Two essays focus on the relationship between slavery and the law. Phillip Shaw Paludan provides a compelling challenge to conventional wisdom about the framers of the Constitution and their attitudes toward slavery, while Paul Finkelman's treatment of the South Bend fugitive slave rescue of 1849 offers a case study of the unbearable pressures that slavery placed on the legal process.
Revealing the creative uses of law by white women and African Americans, Norma Basch and Donald G. Nieman show that constitutional principles afforded both groups the means to challenge oppression. These principles, they argue, played a pivotal role in movements that had their genesis in the nineteenth century and have transformed American life in our own time--the women's rights movement and the black struggle for freedom.
Two essays focus on the law and social deviance. David T. Courtwright examines the social and legal forces that shaped the legal response to drug addiction. John S. Hughes shows how commitment law afforded ordinary families in pre-Civil War Alabama a means to cope with domestic problems, including spouse abuse, incest, and alcoholism.

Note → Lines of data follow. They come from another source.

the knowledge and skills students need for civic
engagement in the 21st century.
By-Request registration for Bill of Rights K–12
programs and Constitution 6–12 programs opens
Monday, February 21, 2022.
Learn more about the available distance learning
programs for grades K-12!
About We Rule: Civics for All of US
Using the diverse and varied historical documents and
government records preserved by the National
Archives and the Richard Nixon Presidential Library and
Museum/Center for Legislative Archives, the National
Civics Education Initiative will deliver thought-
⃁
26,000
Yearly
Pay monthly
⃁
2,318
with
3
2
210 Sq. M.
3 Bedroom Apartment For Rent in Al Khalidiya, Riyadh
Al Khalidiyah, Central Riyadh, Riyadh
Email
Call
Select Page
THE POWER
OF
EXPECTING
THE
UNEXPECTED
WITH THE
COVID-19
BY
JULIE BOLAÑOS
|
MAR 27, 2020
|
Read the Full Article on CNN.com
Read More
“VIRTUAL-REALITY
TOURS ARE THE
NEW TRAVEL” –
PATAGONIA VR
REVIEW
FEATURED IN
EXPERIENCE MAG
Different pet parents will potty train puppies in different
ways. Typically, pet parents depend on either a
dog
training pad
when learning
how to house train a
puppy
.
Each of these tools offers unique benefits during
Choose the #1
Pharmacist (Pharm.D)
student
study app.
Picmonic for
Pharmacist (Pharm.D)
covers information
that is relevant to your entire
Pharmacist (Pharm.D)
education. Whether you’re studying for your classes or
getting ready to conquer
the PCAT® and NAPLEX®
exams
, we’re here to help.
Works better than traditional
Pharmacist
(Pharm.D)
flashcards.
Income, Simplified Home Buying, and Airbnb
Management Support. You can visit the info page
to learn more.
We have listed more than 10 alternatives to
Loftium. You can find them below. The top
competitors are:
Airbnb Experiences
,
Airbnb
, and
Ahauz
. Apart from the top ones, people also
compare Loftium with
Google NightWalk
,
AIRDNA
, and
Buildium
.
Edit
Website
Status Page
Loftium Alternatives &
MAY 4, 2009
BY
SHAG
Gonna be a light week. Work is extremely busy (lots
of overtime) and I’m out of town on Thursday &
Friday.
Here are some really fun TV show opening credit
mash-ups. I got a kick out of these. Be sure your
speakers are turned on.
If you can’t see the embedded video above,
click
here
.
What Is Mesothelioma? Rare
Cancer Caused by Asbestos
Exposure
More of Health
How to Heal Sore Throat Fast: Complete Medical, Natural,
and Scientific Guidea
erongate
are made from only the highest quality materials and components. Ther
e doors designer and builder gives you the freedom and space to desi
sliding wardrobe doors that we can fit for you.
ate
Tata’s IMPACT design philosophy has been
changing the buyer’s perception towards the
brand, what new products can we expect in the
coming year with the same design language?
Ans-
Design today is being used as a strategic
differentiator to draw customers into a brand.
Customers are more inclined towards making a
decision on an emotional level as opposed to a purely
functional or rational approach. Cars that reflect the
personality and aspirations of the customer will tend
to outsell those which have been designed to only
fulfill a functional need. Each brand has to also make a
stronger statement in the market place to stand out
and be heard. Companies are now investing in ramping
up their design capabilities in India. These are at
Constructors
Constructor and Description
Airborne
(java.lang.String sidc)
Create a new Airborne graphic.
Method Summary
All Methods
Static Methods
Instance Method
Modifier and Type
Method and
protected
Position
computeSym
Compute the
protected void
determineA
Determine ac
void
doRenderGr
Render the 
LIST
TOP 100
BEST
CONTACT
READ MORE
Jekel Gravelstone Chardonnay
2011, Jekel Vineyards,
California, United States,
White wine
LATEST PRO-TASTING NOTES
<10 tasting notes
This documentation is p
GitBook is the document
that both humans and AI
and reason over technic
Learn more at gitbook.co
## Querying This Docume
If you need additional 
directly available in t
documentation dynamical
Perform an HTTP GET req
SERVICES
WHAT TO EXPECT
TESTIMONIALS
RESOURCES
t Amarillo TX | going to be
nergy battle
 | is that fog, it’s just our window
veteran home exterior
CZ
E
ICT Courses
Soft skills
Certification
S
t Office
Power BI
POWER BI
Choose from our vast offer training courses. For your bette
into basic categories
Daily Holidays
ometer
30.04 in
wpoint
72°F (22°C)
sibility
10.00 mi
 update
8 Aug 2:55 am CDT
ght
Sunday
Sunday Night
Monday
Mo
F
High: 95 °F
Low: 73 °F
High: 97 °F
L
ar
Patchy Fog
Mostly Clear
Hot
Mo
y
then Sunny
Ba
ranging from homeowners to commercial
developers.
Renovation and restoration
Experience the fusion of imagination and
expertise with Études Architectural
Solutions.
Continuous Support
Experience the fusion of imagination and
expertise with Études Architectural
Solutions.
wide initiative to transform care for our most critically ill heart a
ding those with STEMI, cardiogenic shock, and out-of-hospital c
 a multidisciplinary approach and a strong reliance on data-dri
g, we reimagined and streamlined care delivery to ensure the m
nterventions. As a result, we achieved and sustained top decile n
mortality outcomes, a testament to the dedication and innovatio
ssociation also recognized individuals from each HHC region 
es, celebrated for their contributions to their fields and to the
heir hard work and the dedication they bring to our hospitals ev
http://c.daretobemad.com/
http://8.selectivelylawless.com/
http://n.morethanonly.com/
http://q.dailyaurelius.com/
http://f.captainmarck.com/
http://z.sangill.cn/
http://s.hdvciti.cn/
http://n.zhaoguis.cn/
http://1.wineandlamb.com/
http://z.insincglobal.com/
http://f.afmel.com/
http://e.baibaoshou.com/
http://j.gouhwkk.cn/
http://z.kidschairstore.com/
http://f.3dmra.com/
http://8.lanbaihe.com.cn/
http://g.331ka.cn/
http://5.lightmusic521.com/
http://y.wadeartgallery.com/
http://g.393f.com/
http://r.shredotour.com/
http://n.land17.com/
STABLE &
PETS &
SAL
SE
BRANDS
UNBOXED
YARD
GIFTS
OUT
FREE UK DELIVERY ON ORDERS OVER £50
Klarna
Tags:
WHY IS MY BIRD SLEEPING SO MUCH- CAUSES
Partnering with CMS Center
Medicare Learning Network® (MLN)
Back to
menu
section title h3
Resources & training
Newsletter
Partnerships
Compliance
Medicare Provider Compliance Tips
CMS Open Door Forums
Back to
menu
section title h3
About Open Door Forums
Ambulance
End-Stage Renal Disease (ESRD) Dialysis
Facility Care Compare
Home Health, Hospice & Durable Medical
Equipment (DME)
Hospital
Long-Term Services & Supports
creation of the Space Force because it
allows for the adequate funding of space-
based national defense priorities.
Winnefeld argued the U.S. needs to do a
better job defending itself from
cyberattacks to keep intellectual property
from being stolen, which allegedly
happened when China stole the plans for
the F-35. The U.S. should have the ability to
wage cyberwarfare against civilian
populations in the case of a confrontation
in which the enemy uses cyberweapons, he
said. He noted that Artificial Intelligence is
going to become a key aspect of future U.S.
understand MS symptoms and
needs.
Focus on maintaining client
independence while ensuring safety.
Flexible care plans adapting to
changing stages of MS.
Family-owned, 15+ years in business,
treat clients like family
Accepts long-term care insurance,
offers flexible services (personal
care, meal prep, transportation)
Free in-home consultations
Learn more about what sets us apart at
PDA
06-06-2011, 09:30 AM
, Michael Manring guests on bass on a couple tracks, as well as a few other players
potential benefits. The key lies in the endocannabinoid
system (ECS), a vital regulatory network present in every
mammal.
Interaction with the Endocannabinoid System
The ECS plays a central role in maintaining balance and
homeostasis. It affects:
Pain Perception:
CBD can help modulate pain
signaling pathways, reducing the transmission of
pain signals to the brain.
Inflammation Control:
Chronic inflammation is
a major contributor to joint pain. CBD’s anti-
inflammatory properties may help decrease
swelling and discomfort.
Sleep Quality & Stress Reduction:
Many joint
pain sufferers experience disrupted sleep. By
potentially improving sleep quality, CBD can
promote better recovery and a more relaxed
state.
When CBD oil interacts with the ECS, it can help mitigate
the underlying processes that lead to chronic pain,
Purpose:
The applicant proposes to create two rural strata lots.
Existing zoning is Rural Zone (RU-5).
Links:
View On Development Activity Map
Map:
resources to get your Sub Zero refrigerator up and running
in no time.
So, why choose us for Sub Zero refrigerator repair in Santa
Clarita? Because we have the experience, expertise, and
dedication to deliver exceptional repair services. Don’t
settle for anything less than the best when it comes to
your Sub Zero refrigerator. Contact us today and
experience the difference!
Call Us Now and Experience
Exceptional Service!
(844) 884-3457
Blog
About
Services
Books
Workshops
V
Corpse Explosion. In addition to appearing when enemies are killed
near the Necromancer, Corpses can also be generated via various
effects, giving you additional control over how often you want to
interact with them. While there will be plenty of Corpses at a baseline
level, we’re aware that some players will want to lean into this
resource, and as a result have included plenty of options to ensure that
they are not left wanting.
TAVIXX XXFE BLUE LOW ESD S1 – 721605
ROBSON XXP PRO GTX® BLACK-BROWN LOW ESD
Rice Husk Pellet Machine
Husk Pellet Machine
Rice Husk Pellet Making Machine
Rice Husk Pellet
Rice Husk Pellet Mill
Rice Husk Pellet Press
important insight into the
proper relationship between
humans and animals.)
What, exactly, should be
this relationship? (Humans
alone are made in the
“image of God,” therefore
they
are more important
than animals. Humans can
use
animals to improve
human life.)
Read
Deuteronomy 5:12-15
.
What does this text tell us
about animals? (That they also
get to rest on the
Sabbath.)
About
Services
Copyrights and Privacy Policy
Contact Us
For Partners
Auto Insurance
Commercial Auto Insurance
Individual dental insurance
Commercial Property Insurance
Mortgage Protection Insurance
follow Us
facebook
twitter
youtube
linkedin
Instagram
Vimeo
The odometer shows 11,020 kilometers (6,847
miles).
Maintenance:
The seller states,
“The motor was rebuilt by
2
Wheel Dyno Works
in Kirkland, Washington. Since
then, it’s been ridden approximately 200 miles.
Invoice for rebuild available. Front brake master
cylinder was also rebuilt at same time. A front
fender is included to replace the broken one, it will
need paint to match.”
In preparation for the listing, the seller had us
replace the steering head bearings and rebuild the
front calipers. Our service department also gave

Exploring the relation between law and urbanization, Harold L. Platt demonstrates that, contrary to received wisdom, reformers of the Gilded Age made creative use of law to cope with the problems created by runaway urban growth and economic development.
The individual essays collected in The Constitution, Law, and American Life are fascinating and provocative; taken together, they make a significant contribution to constitutional-legal history of the nineteenth century.